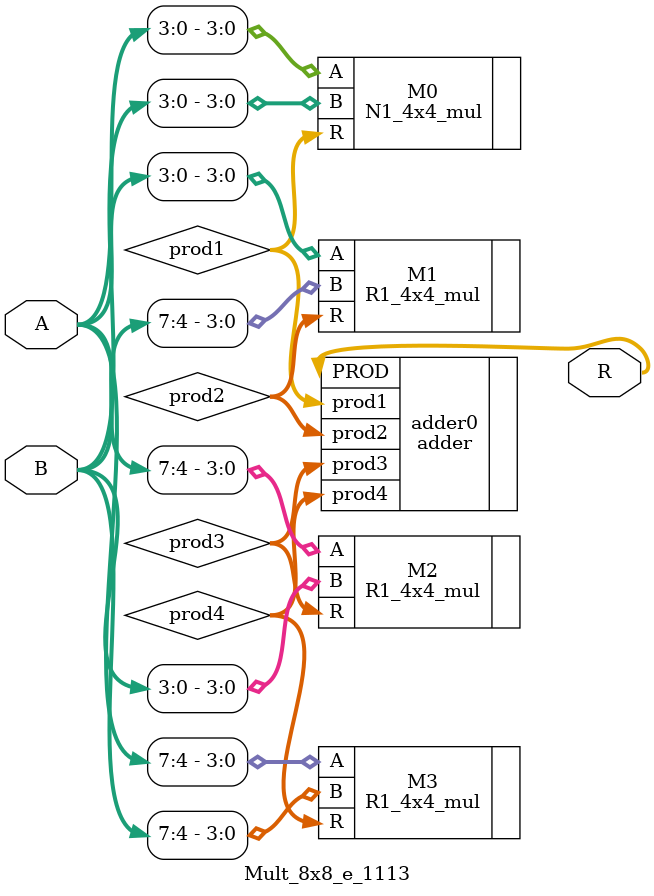
<source format=v>
module Mult_8x8_e_1113(
input [7:0] A,
input [7:0] B,
output [15:0]R
);
wire [7:0]prod1;
wire [7:0]prod2;
wire [7:0]prod3;
wire [7:0]prod4;

N1_4x4_mul M0(.A(A[3:0]),.B(B[3:0]),.R(prod1));
R1_4x4_mul M1(.A(A[3:0]),.B(B[7:4]),.R(prod2));
R1_4x4_mul M2(.A(A[7:4]),.B(B[3:0]),.R(prod3));
R1_4x4_mul M3(.A(A[7:4]),.B(B[7:4]),.R(prod4));
adder adder0(.prod1(prod1),.prod2(prod2),.prod3(prod3),.prod4(prod4),.PROD(R));
endmodule

</source>
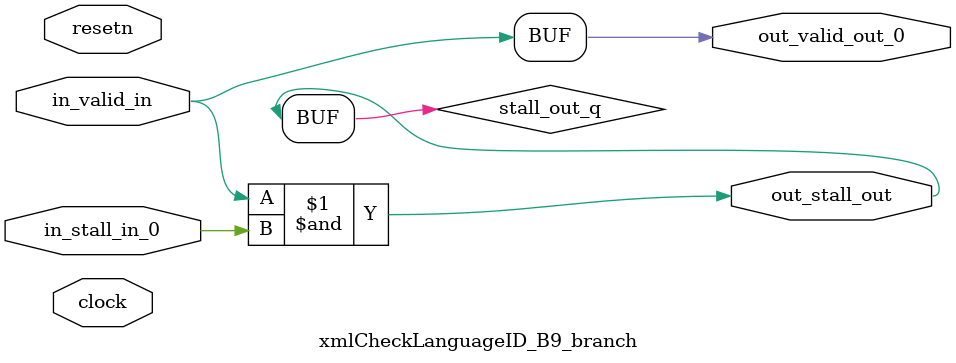
<source format=sv>



(* altera_attribute = "-name AUTO_SHIFT_REGISTER_RECOGNITION OFF; -name MESSAGE_DISABLE 10036; -name MESSAGE_DISABLE 10037; -name MESSAGE_DISABLE 14130; -name MESSAGE_DISABLE 14320; -name MESSAGE_DISABLE 15400; -name MESSAGE_DISABLE 14130; -name MESSAGE_DISABLE 10036; -name MESSAGE_DISABLE 12020; -name MESSAGE_DISABLE 12030; -name MESSAGE_DISABLE 12010; -name MESSAGE_DISABLE 12110; -name MESSAGE_DISABLE 14320; -name MESSAGE_DISABLE 13410; -name MESSAGE_DISABLE 113007; -name MESSAGE_DISABLE 10958" *)
module xmlCheckLanguageID_B9_branch (
    input wire [0:0] in_stall_in_0,
    input wire [0:0] in_valid_in,
    output wire [0:0] out_stall_out,
    output wire [0:0] out_valid_out_0,
    input wire clock,
    input wire resetn
    );

    wire [0:0] stall_out_q;


    // stall_out(LOGICAL,6)
    assign stall_out_q = in_valid_in & in_stall_in_0;

    // out_stall_out(GPOUT,4)
    assign out_stall_out = stall_out_q;

    // out_valid_out_0(GPOUT,5)
    assign out_valid_out_0 = in_valid_in;

endmodule

</source>
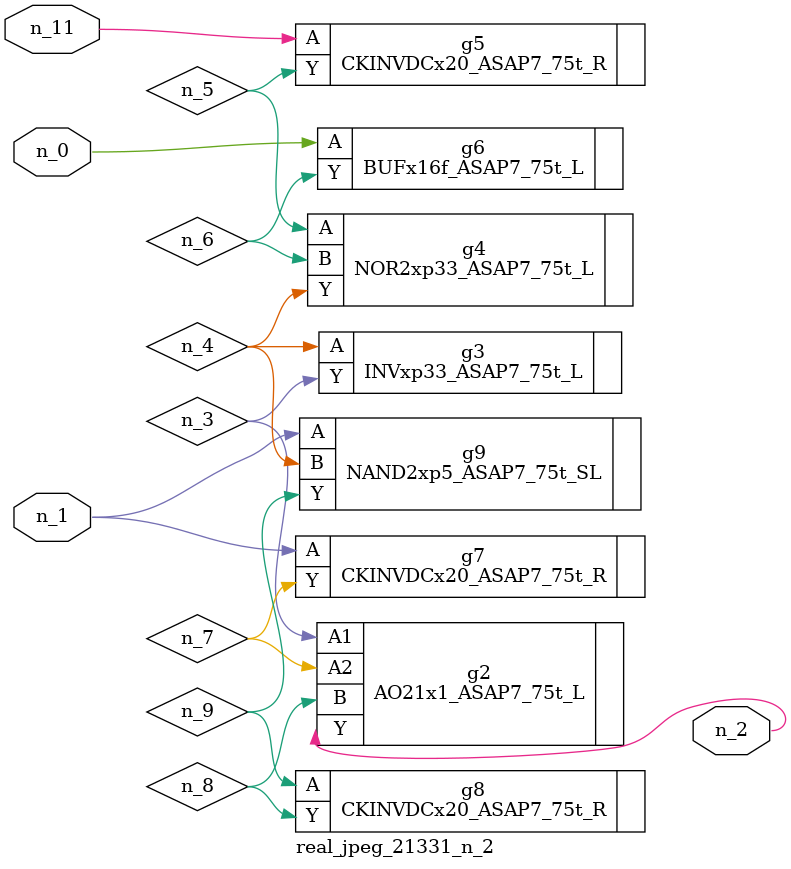
<source format=v>
module real_jpeg_21331_n_2 (n_1, n_11, n_0, n_2);

input n_1;
input n_11;
input n_0;

output n_2;

wire n_5;
wire n_4;
wire n_8;
wire n_6;
wire n_7;
wire n_3;
wire n_9;

BUFx16f_ASAP7_75t_L g6 ( 
.A(n_0),
.Y(n_6)
);

CKINVDCx20_ASAP7_75t_R g7 ( 
.A(n_1),
.Y(n_7)
);

NAND2xp5_ASAP7_75t_SL g9 ( 
.A(n_1),
.B(n_4),
.Y(n_9)
);

AO21x1_ASAP7_75t_L g2 ( 
.A1(n_3),
.A2(n_7),
.B(n_8),
.Y(n_2)
);

INVxp33_ASAP7_75t_L g3 ( 
.A(n_4),
.Y(n_3)
);

NOR2xp33_ASAP7_75t_L g4 ( 
.A(n_5),
.B(n_6),
.Y(n_4)
);

CKINVDCx20_ASAP7_75t_R g8 ( 
.A(n_9),
.Y(n_8)
);

CKINVDCx20_ASAP7_75t_R g5 ( 
.A(n_11),
.Y(n_5)
);


endmodule
</source>
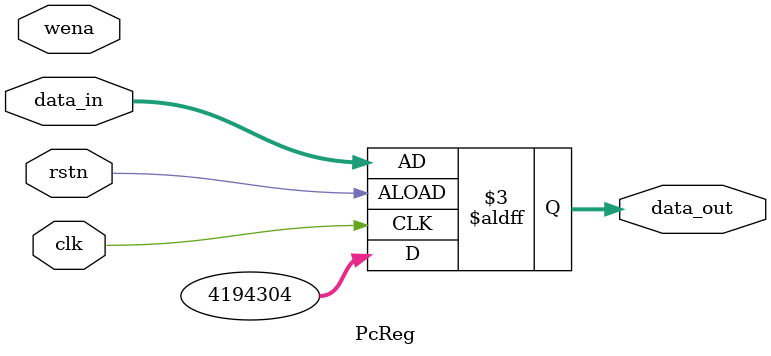
<source format=v>
module PcReg(
    input clk,       // 时钟信号
    input rstn,      // 异步复位信号（低电平有效）
    input wena,      // 写使能信号
    input [31:0] data_in,   // 输入数据（新PC值）
    output reg [31:0] data_out  // 输出数据（当前PC值）
);

always @(posedge clk or posedge rstn) begin
    if (!rstn) begin
        // 复位时PC初始化为起始地址0x00400000
        data_out <= 32'h00400000;
    end else begin
        // 正常情况下更新PC值
        data_out <= data_in;
    end
end
endmodule
</source>
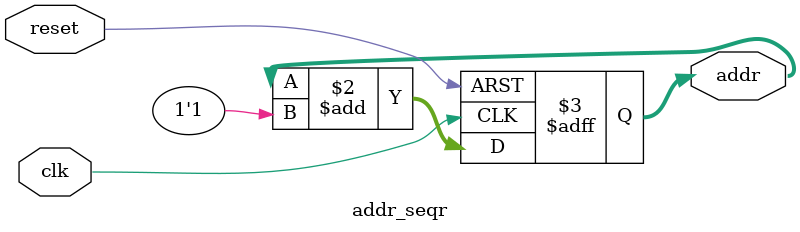
<source format=v>
/**********************************************************************************
*	File Name: 	addr_seqr.v
*	Project:		Memory & Display Controllers
*	Designer:	Liam Gogley
*	Email:		liam.gogley@linux.com
*	Rev. Date:	2016-03-06
*
*	Purpose:		Simple flip flop to increment each address by 1 bit until the limit
*					is reached and the address returns to the first address line.
*
*	Notes:		8 bit address incrementer from addr_step button. 
**********************************************************************************/
`timescale 1ns / 1ps

module addr_seqr(clk, reset, addr);
	
	input clk, reset;      // clk from board_clk 500Hz and universal reset
	
	output reg [7:0] addr; // Address location value.
	
	
	//*********************************************************************
	// Flip flop to increment value at each addr_step pulse from gated clk
	//*********************************************************************
	always @(posedge clk or posedge reset)
	begin
		if (reset)
			addr <= 1'b0;
		else
			addr <= addr + 1'b1;
	end

endmodule

</source>
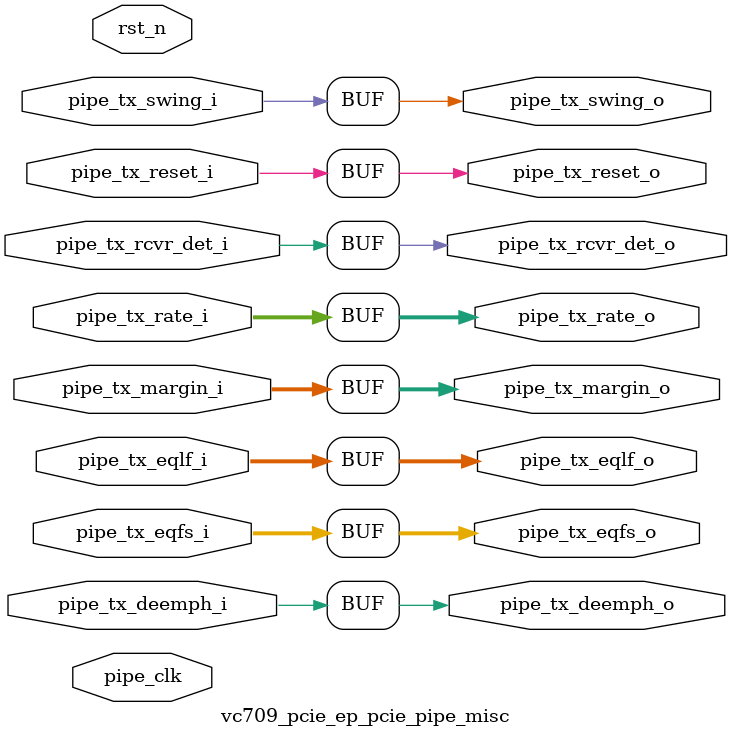
<source format=v>

`timescale 1ps/1ps

module vc709_pcie_ep_pcie_pipe_misc #
(
  parameter        TCQ = 100,
  parameter        PIPE_PIPELINE_STAGES = 0    // 0 - 0 stages, 1 - 1 stage, 2 - 2 stages
) (

  input   wire        pipe_tx_rcvr_det_i      ,     // PIPE Tx Receiver Detect
  input   wire        pipe_tx_reset_i         ,     // PIPE Tx Reset
  input   wire [1:0]  pipe_tx_rate_i          ,     // PIPE Tx Rate
  input   wire        pipe_tx_deemph_i        ,     // PIPE Tx Deemphasis
  input   wire [2:0]  pipe_tx_margin_i        ,     // PIPE Tx Margin
  input   wire        pipe_tx_swing_i         ,     // PIPE Tx Swing
  input   wire [5:0]  pipe_tx_eqfs_i          ,     // PIPE Tx
  input   wire [5:0]  pipe_tx_eqlf_i          ,     // PIPE Tx
  output  wire        pipe_tx_rcvr_det_o      ,     // Pipelined PIPE Tx Receiver Detect
  output  wire        pipe_tx_reset_o         ,     // Pipelined PIPE Tx Reset
  output  wire [1:0]  pipe_tx_rate_o          ,     // Pipelined PIPE Tx Rate
  output  wire        pipe_tx_deemph_o        ,     // Pipelined PIPE Tx Deemphasis
  output  wire [2:0]  pipe_tx_margin_o        ,     // Pipelined PIPE Tx Margin
  output  wire        pipe_tx_swing_o         ,     // Pipelined PIPE Tx Swing
  output wire [5:0]  pipe_tx_eqfs_o           ,     // PIPE Tx
  output wire [5:0]  pipe_tx_eqlf_o           ,     // PIPE Tx

  input   wire        pipe_clk                ,     // PIPE Clock
  input   wire        rst_n                         // Reset
);

  //******************************************************************//
  // Reality check.                                                   //
  //******************************************************************//

  reg                pipe_tx_rcvr_det_q       ;
  reg                pipe_tx_reset_q          ;
  reg [1:0]          pipe_tx_rate_q           ;
  reg                pipe_tx_deemph_q         ;
  reg [2:0]          pipe_tx_margin_q         ;
  reg                pipe_tx_swing_q          ;
  reg                pipe_tx_eqfs_q          ;
  reg                pipe_tx_eqlf_q          ;

  reg                pipe_tx_rcvr_det_qq      ;
  reg                pipe_tx_reset_qq         ;
  reg [1:0]          pipe_tx_rate_qq          ;
  reg                pipe_tx_deemph_qq        ;
  reg [2:0]          pipe_tx_margin_qq        ;
  reg                pipe_tx_swing_qq         ;
  reg                pipe_tx_eqfs_qq          ;
  reg                pipe_tx_eqlf_qq          ;


  generate

  if (PIPE_PIPELINE_STAGES == 0) begin : pipe_stages_0

      assign pipe_tx_rcvr_det_o = pipe_tx_rcvr_det_i;
      assign pipe_tx_reset_o    = pipe_tx_reset_i;
      assign pipe_tx_rate_o     = pipe_tx_rate_i;
      assign pipe_tx_deemph_o   = pipe_tx_deemph_i;
      assign pipe_tx_margin_o   = pipe_tx_margin_i;
      assign pipe_tx_swing_o    = pipe_tx_swing_i;
      assign pipe_tx_eqfs_o     = pipe_tx_eqfs_i;
      assign pipe_tx_eqlf_o     = pipe_tx_eqlf_i;

  end // if (PIPE_PIPELINE_STAGES == 0)
  else if (PIPE_PIPELINE_STAGES == 1) begin : pipe_stages_1

    always @(posedge pipe_clk) begin

      if (!rst_n)
      begin

        pipe_tx_rcvr_det_q <= #TCQ 1'b0;
        pipe_tx_reset_q    <= #TCQ 1'b1;
        pipe_tx_rate_q     <= #TCQ 2'b0;
        pipe_tx_deemph_q   <= #TCQ 1'b1;
        pipe_tx_margin_q   <= #TCQ 3'b0;
        pipe_tx_swing_q    <= #TCQ 1'b0;
        pipe_tx_eqfs_q     <= #TCQ 5'b0;
        pipe_tx_eqlf_q     <= #TCQ 5'b0;

      end
      else
      begin

        pipe_tx_rcvr_det_q <= #TCQ pipe_tx_rcvr_det_i;
        pipe_tx_reset_q    <= #TCQ pipe_tx_reset_i;
        pipe_tx_rate_q     <= #TCQ pipe_tx_rate_i;
        pipe_tx_deemph_q   <= #TCQ pipe_tx_deemph_i;
        pipe_tx_margin_q   <= #TCQ pipe_tx_margin_i;
        pipe_tx_swing_q    <= #TCQ pipe_tx_swing_i;
        pipe_tx_eqfs_q     <= #TCQ pipe_tx_eqfs_i;
        pipe_tx_eqlf_q     <= #TCQ pipe_tx_eqlf_i;

      end

    end

    assign pipe_tx_rcvr_det_o = pipe_tx_rcvr_det_q;
    assign pipe_tx_reset_o    = pipe_tx_reset_q;
    assign pipe_tx_rate_o     = pipe_tx_rate_q;
    assign pipe_tx_deemph_o   = pipe_tx_deemph_q;
    assign pipe_tx_margin_o   = pipe_tx_margin_q;
    assign pipe_tx_swing_o    = pipe_tx_swing_q;
    assign pipe_tx_eqfs_o     = pipe_tx_eqfs_q;
    assign pipe_tx_eqlf_o     = pipe_tx_eqlf_q;

  end // if (PIPE_PIPELINE_STAGES == 1)
  else if (PIPE_PIPELINE_STAGES == 2) begin : pipe_stages_2

    always @(posedge pipe_clk) begin

      if (!rst_n)
      begin

        pipe_tx_rcvr_det_q  <= #TCQ 1'b0;
        pipe_tx_reset_q     <= #TCQ 1'b1;
        pipe_tx_rate_q      <= #TCQ 2'b0;
        pipe_tx_deemph_q    <= #TCQ 1'b1;
        pipe_tx_margin_q    <= #TCQ 1'b0;
        pipe_tx_swing_q     <= #TCQ 1'b0;
        pipe_tx_eqfs_q      <= #TCQ 5'b0;
        pipe_tx_eqlf_q      <= #TCQ 5'b0;

        pipe_tx_rcvr_det_qq <= #TCQ 1'b0;
        pipe_tx_reset_qq    <= #TCQ 1'b1;
        pipe_tx_rate_qq     <= #TCQ 2'b0;
        pipe_tx_deemph_qq   <= #TCQ 1'b1;
        pipe_tx_margin_qq   <= #TCQ 1'b0;
        pipe_tx_swing_qq    <= #TCQ 1'b0;
        pipe_tx_eqfs_qq     <= #TCQ 5'b0;
        pipe_tx_eqlf_qq     <= #TCQ 5'b0;

      end
      else
      begin

        pipe_tx_rcvr_det_q  <= #TCQ pipe_tx_rcvr_det_i;
        pipe_tx_reset_q     <= #TCQ pipe_tx_reset_i;
        pipe_tx_rate_q      <= #TCQ pipe_tx_rate_i;
        pipe_tx_deemph_q    <= #TCQ pipe_tx_deemph_i;
        pipe_tx_margin_q    <= #TCQ pipe_tx_margin_i;
        pipe_tx_swing_q     <= #TCQ pipe_tx_swing_i;
        pipe_tx_eqfs_q      <= #TCQ pipe_tx_eqfs_i;
        pipe_tx_eqlf_q      <= #TCQ pipe_tx_eqlf_i;

        pipe_tx_rcvr_det_qq <= #TCQ pipe_tx_rcvr_det_q;
        pipe_tx_reset_qq    <= #TCQ pipe_tx_reset_q;
        pipe_tx_rate_qq     <= #TCQ pipe_tx_rate_q;
        pipe_tx_deemph_qq   <= #TCQ pipe_tx_deemph_q;
        pipe_tx_margin_qq   <= #TCQ pipe_tx_margin_q;
        pipe_tx_swing_qq    <= #TCQ pipe_tx_swing_q;
        pipe_tx_eqfs_qq     <= #TCQ pipe_tx_eqfs_q;
        pipe_tx_eqlf_qq     <= #TCQ pipe_tx_eqlf_q;

      end

    end

    assign pipe_tx_rcvr_det_o = pipe_tx_rcvr_det_qq;
    assign pipe_tx_reset_o    = pipe_tx_reset_qq;
    assign pipe_tx_rate_o     = pipe_tx_rate_qq;
    assign pipe_tx_deemph_o   = pipe_tx_deemph_qq;
    assign pipe_tx_margin_o   = pipe_tx_margin_qq;
    assign pipe_tx_swing_o    = pipe_tx_swing_qq;
    assign pipe_tx_eqfs_o     = pipe_tx_eqfs_qq;
    assign pipe_tx_eqlf_o     = pipe_tx_eqlf_qq;

  end // if (PIPE_PIPELINE_STAGES == 2)

  // Default to zero pipeline stages if PIPE_PIPELINE_STAGES != 0,1,2
  else begin
    assign pipe_tx_rcvr_det_o = pipe_tx_rcvr_det_i;
    assign pipe_tx_reset_o    = pipe_tx_reset_i;
    assign pipe_tx_rate_o     = pipe_tx_rate_i;
    assign pipe_tx_deemph_o   = pipe_tx_deemph_i;
    assign pipe_tx_margin_o   = pipe_tx_margin_i;
    assign pipe_tx_swing_o    = pipe_tx_swing_i;
    assign pipe_tx_eqfs_o     = pipe_tx_eqfs_i;
    assign pipe_tx_eqlf_o     = pipe_tx_eqlf_i;
  end
  endgenerate

endmodule


</source>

====

WORK TASK: Wherever "timescale" occurs in the entries above, copy the line it sits on.

PROBLEM SOLUTION:
`timescale 1ns / 1ps
`timescale 1ps/1ps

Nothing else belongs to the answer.